Hi, I am trying to reduce memory and speed up my own fine-tuned transformer. I came across the tutorial for pruning on the huggingface site. I am referring to the following snippet. The trainer.train() is missing, so I added it. It ran without error, however, there is no reduction in memory (I used model.get_memory_footprint() and before and after pruning it was ~439mb). Same for inference speed. I also tried out different pruning configurations (global pruning, different pruning types or target sparsities) but it did not help. Can someone help me?

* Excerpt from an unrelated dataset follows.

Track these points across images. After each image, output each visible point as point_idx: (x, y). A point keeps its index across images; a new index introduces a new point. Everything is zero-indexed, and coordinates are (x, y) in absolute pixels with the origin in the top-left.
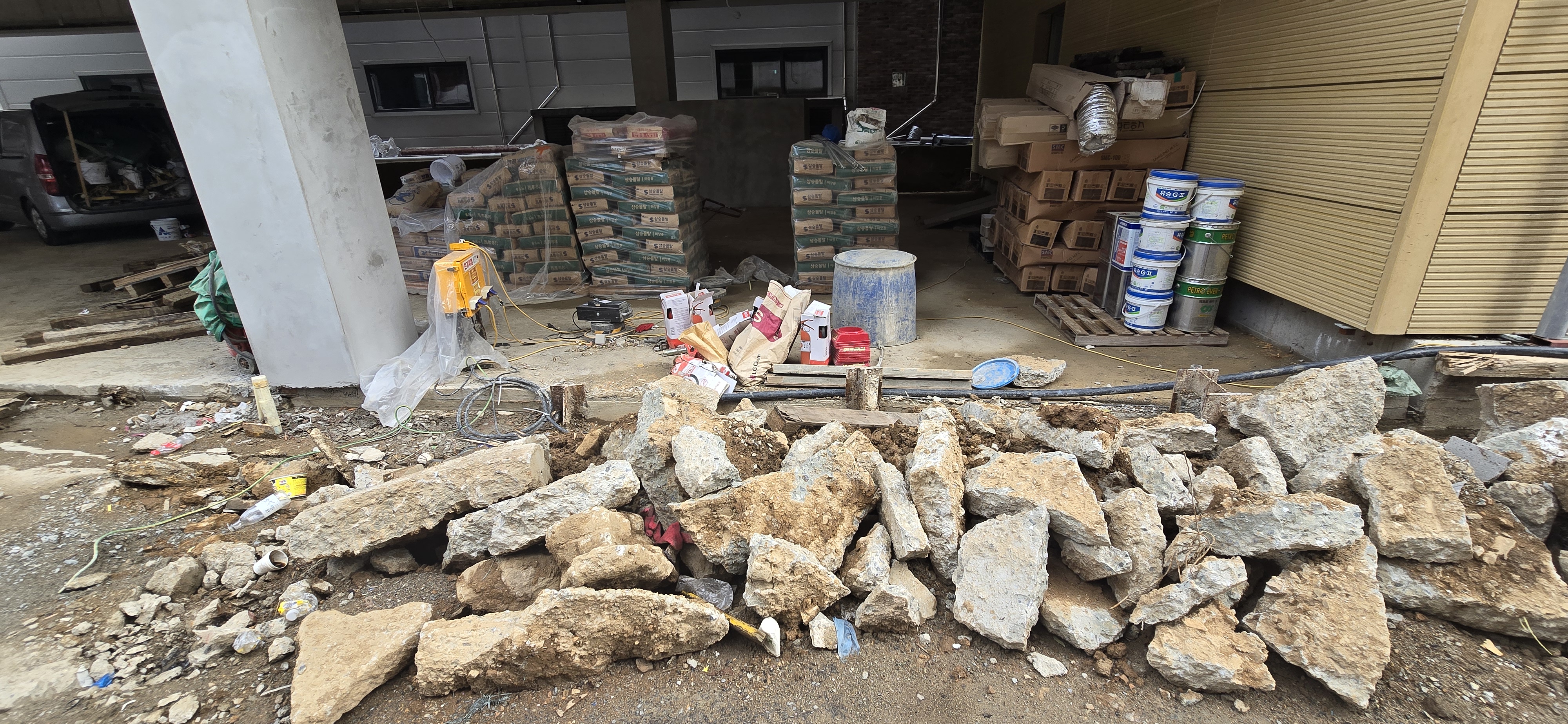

from optimum.intel.neural_compressor import INCTrainer
from neural_compressor import WeightPruningConfig

# The configuration detailing the pruning process
pruning_config = WeightPruningConfig(
    pruning_type="magnitude",
    start_step=0,
    end_step=15,
    target_sparsity=0.2,
    pruning_scope="local",
)


trainer = INCTrainer(
    model=model,
   pruning_config=pruning_config,
    args=TrainingArguments(save_dir, num_train_epochs=1.0, do_train=True,  do_eval=False),
    train_dataset=dataset["train"].select(range(300)),
    eval_dataset=dataset["validation"],
    compute_metrics=compute_metrics,
    tokenizer=tokenizer,
    data_collator=default_data_collator,
)
train_result = trainer.train() # <-- Added by me
trainer.save_model(save_dir) # <-- Added by me
optimized_model = AutoModelForSequenceClassification.from_pretrained(save_dir)

Did you find a way for pruning the transformer model? I also tried the same tutorial But I found the memory footprint is same for pruning and without pruning model.